Consider the following ideas for a final assessment or project for this unit before launching the next part of your course on United States history, literature, or civics.

Assessment Ideas

Assessment 1: Interviews about American Identity

One way to continue students’ inquiry into the connections between individual identity and the identity of the United States is to have them interview others in the school or community to find additional perspectives in response to the question, “What does it mean to ‘be American’?” As a minimum, they should interview three other students and three adults. Students could record others’ responses to this question and create a short video (with their phones), or they might transcribe the answers. Either way, they should accompany their findings with a paragraph discussing the common themes that they heard, as well as the ways their own research either connects to or differs from the ideas they encountered in this lesson.

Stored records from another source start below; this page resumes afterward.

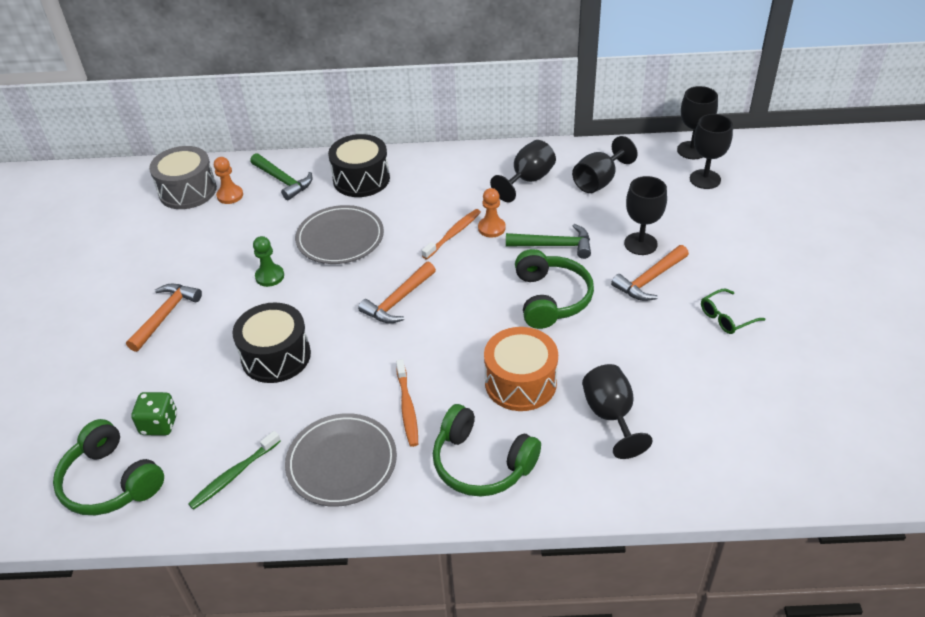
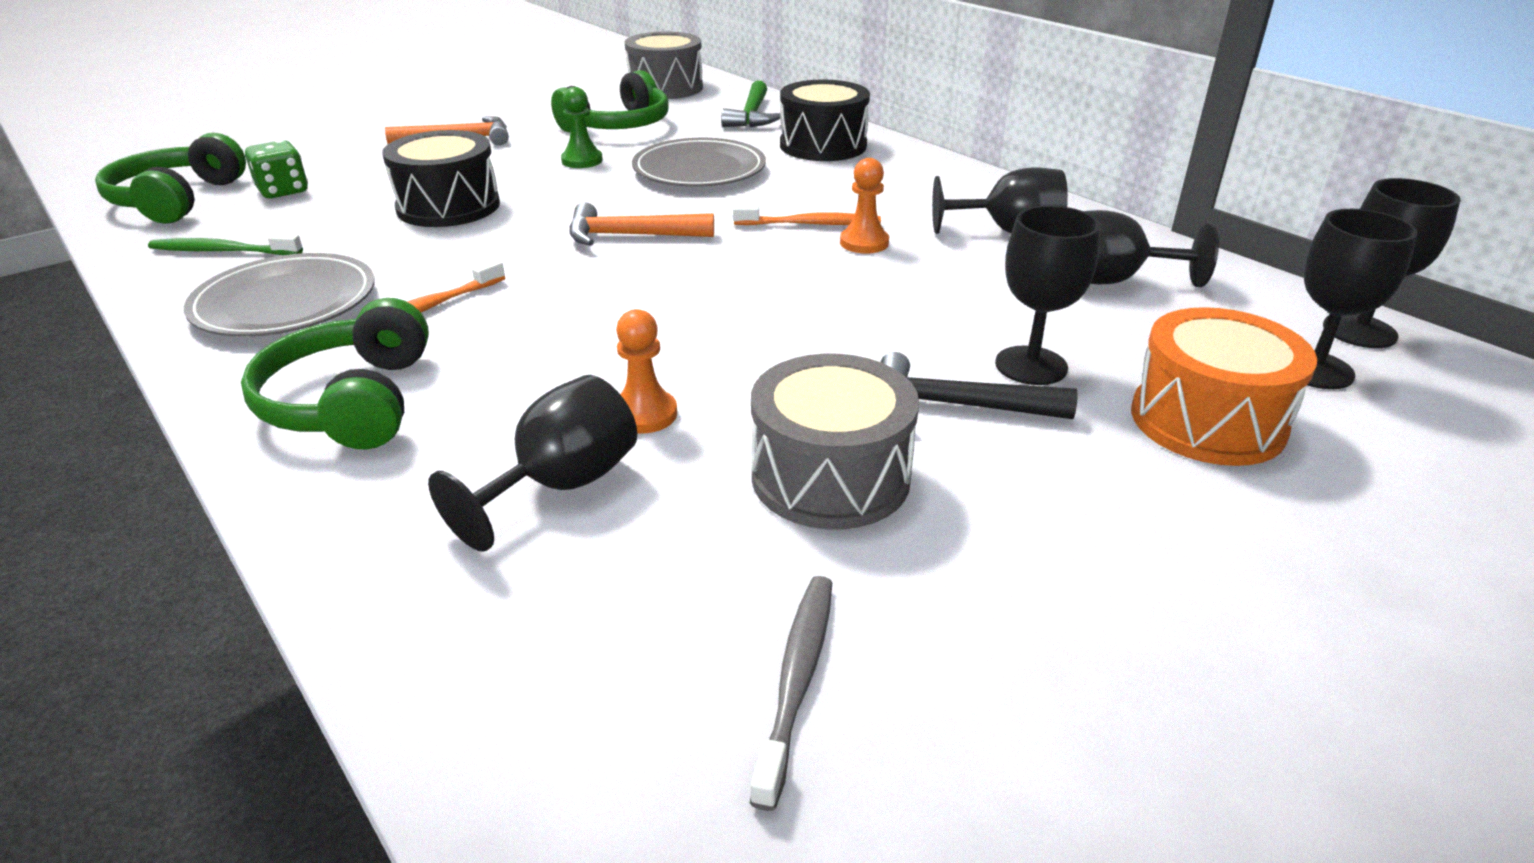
camera: 50 degrees right, 10 degrees down
(230, 195) = (687, 104): orange pawn -> orange pawn (644, 414)
(520, 382) = (560, 374): orange drum -> orange drum (1207, 421)
(550, 298) = (779, 334): green headphones -> green headphones (618, 126)
(554, 245) = (903, 297): green hammer -> none
(650, 279) = (957, 406): orange hammer -> black hammer
(667, 338) = (830, 477): none -> grey drum
(726, 317) = (982, 530): green glasses -> none
(765, 401) = (797, 680): none -> grey toothbrush

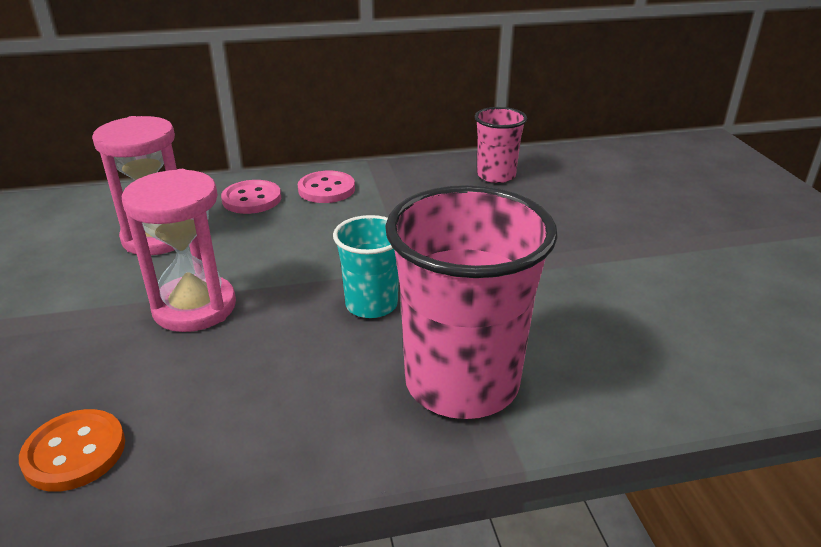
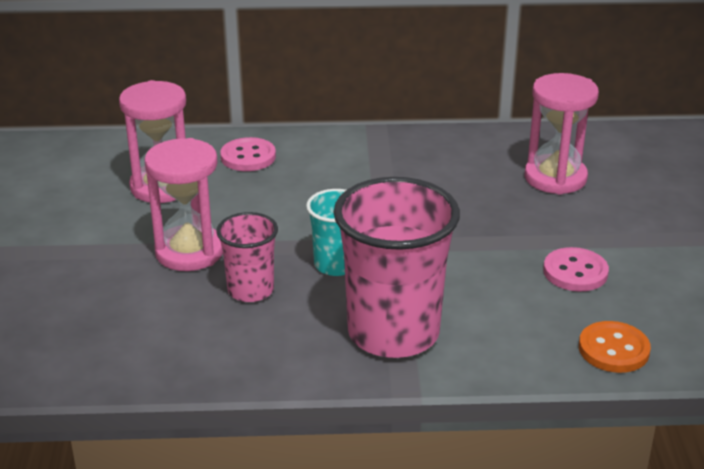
camera: 10 degrees right, 0 degrees up
(74, 452) = (98, 347): orange button -> orange button (613, 349)
(326, 189) = (319, 153): pink button -> pink button (575, 272)
(496, 175) = (489, 152): pink cup -> pink cup (250, 290)
(570, 193) = (555, 178): none -> pink hourglass

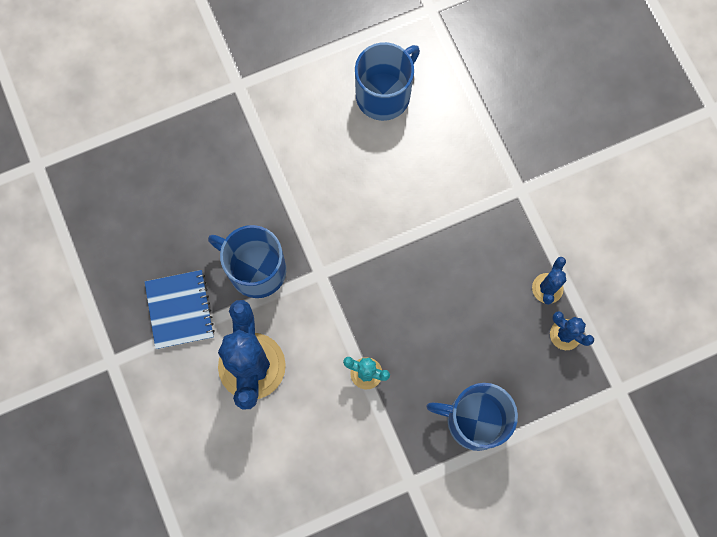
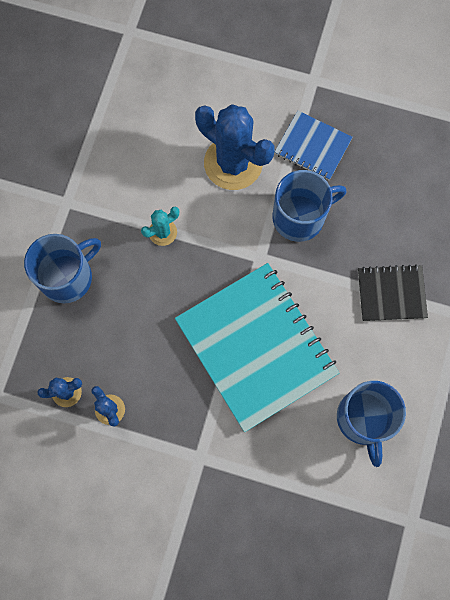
camera: 130 degrees right, 0 degrees up
(264, 148) = (391, 294): none -> black notebook
(398, 217) = (256, 347): none -> turquoise notebook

Assessment 2: Inquiry Question

Another way to assess students’ thinking about the identity of the United States and to help pivot toward the country’s history or literature is to enlist the class in creating a list of inquiry questions for the year. In this lesson, students’ thinking has been made visible in a variety of ways, including the identity chart the class created for the United States. They might now pause and ask, for example: Why do some people think being American is about arrogance, while others think it is about generosity? Or: What is it about the history of the United States that leads to different ideas about what American identity really is? At the end of class or for homework, ask each student to survey all of the ideas that they and their classmates have written down and write two questions that they would like to find answers to over the course of their study of the United States. As you read and evaluate students’ questions, you might group and synthesize them (to eliminate repetition) and compile a shorter list of questions that you can post in the classroom and return to throughout the year.